Whether someone is an inside or outside director is one of the factors that the FDIC considers in determining whether to sue a director of a failed bank. According to the FDIC’s Statement Concerning the Responsibilities of Bank Directors and Officers, the most common lawsuits likely to be brought against outside directors will probably involve insider abuse or situations in which directors failed to respond to warnings from regulators and bank advisors relating to significant problems that required corrective actions.
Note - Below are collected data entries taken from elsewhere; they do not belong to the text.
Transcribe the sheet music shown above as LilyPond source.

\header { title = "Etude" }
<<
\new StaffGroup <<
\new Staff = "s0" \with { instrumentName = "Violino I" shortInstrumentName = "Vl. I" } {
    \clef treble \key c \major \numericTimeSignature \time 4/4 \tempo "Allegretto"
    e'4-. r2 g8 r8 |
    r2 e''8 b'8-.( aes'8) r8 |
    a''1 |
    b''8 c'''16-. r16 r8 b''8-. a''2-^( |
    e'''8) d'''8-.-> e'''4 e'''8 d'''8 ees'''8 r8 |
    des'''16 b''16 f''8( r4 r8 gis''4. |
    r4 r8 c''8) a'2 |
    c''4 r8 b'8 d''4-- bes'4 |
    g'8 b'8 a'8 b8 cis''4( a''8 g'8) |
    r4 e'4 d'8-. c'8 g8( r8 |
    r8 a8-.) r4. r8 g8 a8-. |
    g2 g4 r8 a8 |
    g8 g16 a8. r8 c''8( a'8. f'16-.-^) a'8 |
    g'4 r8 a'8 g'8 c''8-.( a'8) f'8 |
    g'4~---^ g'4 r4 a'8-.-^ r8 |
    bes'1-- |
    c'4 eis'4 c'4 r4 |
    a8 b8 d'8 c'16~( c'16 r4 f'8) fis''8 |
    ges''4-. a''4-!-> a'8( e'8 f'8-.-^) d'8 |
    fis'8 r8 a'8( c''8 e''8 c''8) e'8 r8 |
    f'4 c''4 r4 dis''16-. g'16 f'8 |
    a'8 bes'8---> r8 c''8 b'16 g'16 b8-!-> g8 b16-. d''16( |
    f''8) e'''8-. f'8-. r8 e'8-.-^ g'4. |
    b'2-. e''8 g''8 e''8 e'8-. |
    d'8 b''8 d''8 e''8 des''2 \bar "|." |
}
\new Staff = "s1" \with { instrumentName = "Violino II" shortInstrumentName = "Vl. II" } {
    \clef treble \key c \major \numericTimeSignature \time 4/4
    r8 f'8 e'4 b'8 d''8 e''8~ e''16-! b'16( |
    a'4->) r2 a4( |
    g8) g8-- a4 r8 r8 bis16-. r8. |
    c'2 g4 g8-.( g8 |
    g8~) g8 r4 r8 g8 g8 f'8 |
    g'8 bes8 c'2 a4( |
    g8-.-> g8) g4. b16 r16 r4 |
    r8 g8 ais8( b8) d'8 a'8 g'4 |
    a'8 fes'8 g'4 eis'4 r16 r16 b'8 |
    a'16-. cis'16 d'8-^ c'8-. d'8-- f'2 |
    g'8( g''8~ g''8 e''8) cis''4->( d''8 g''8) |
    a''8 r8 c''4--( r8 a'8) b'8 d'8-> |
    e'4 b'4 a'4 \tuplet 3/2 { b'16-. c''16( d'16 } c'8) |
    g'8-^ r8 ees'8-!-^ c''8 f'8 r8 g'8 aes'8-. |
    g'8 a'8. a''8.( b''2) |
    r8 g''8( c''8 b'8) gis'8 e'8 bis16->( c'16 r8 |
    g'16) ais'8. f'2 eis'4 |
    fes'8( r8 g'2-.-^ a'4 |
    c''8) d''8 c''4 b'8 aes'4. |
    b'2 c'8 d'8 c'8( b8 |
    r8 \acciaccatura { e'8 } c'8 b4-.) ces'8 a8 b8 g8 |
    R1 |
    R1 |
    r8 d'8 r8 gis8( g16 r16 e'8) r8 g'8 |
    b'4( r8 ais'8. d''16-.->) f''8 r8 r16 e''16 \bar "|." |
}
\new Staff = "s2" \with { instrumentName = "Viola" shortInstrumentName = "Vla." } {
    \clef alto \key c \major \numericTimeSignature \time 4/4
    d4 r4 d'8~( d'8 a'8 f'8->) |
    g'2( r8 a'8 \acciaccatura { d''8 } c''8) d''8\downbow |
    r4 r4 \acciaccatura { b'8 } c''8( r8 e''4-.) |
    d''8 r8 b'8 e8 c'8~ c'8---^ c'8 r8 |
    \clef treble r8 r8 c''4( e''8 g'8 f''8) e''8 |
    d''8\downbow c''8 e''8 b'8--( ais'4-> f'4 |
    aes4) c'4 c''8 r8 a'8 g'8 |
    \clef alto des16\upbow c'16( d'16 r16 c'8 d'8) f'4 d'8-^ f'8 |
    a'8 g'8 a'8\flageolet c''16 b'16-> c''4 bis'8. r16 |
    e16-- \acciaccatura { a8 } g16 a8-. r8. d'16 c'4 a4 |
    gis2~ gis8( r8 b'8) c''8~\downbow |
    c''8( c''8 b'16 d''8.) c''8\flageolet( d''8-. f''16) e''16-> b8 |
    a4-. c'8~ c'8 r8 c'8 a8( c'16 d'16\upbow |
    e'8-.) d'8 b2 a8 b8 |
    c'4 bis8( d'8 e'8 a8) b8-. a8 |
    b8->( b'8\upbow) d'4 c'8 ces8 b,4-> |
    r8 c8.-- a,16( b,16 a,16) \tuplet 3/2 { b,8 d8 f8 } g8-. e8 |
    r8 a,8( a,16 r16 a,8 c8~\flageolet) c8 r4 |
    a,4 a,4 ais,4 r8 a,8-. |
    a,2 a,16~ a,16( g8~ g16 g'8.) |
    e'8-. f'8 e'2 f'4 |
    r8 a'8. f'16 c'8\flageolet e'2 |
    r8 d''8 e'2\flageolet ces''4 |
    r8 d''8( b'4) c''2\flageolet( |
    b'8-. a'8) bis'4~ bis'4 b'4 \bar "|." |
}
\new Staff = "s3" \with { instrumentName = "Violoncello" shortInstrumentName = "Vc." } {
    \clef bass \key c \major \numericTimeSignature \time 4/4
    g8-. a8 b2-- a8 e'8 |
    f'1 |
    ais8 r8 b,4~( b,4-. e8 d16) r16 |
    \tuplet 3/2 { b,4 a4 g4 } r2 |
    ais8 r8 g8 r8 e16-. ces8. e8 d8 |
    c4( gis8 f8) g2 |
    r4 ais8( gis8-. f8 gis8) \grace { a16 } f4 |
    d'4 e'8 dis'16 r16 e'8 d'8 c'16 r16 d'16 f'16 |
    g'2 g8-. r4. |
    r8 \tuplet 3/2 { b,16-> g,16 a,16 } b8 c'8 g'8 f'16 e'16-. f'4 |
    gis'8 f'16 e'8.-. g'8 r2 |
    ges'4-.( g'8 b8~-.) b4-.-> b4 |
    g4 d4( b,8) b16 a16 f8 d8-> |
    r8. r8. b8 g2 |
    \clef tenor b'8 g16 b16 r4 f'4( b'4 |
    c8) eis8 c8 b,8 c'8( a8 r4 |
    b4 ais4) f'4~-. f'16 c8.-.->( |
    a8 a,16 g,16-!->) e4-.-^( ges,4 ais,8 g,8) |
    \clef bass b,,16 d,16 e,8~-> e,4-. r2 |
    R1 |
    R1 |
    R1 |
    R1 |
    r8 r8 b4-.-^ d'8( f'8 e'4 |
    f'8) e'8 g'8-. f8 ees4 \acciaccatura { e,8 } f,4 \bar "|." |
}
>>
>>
Will D&O insurance cover any liability to the FDIC?

That depends on the amount and terms of the D&O policy. Directors should work with their insurance broker and bank counsel to review their D&O policies and to help them to make this determination. They should determine whether their policy amount is sufficient, whether their policy has certain exclusions (such as regulatory and insured vs. insured exclusions), whether proper notices are being made and under what conditions their policy can be cancelled.

What can directors do to mitigate their risk in the event that their bank fails?

In its Policy Statement, the FDIC states that it will not bring civil suits against directors and officers who fulfill their responsibilities, including the duties of loyalty and care, and who make reasonable and fully informed business judgments after proper deliberation. The FDIC generally requires bank directors to: (i) maintain independence; (ii) keep informed; (iii) hire and supervise qualified management; and (iv) avoid preferential transactions.

Directors should ensure that their bank’s counsel and other advisors are discussing these crucial issues with them. If their bank is in troubled condition, directors should seriously consider the need to hire personal legal counsel and to understand their ability to obtain indemnification.

Figures updated as of 1/4/11 based on latest reportings.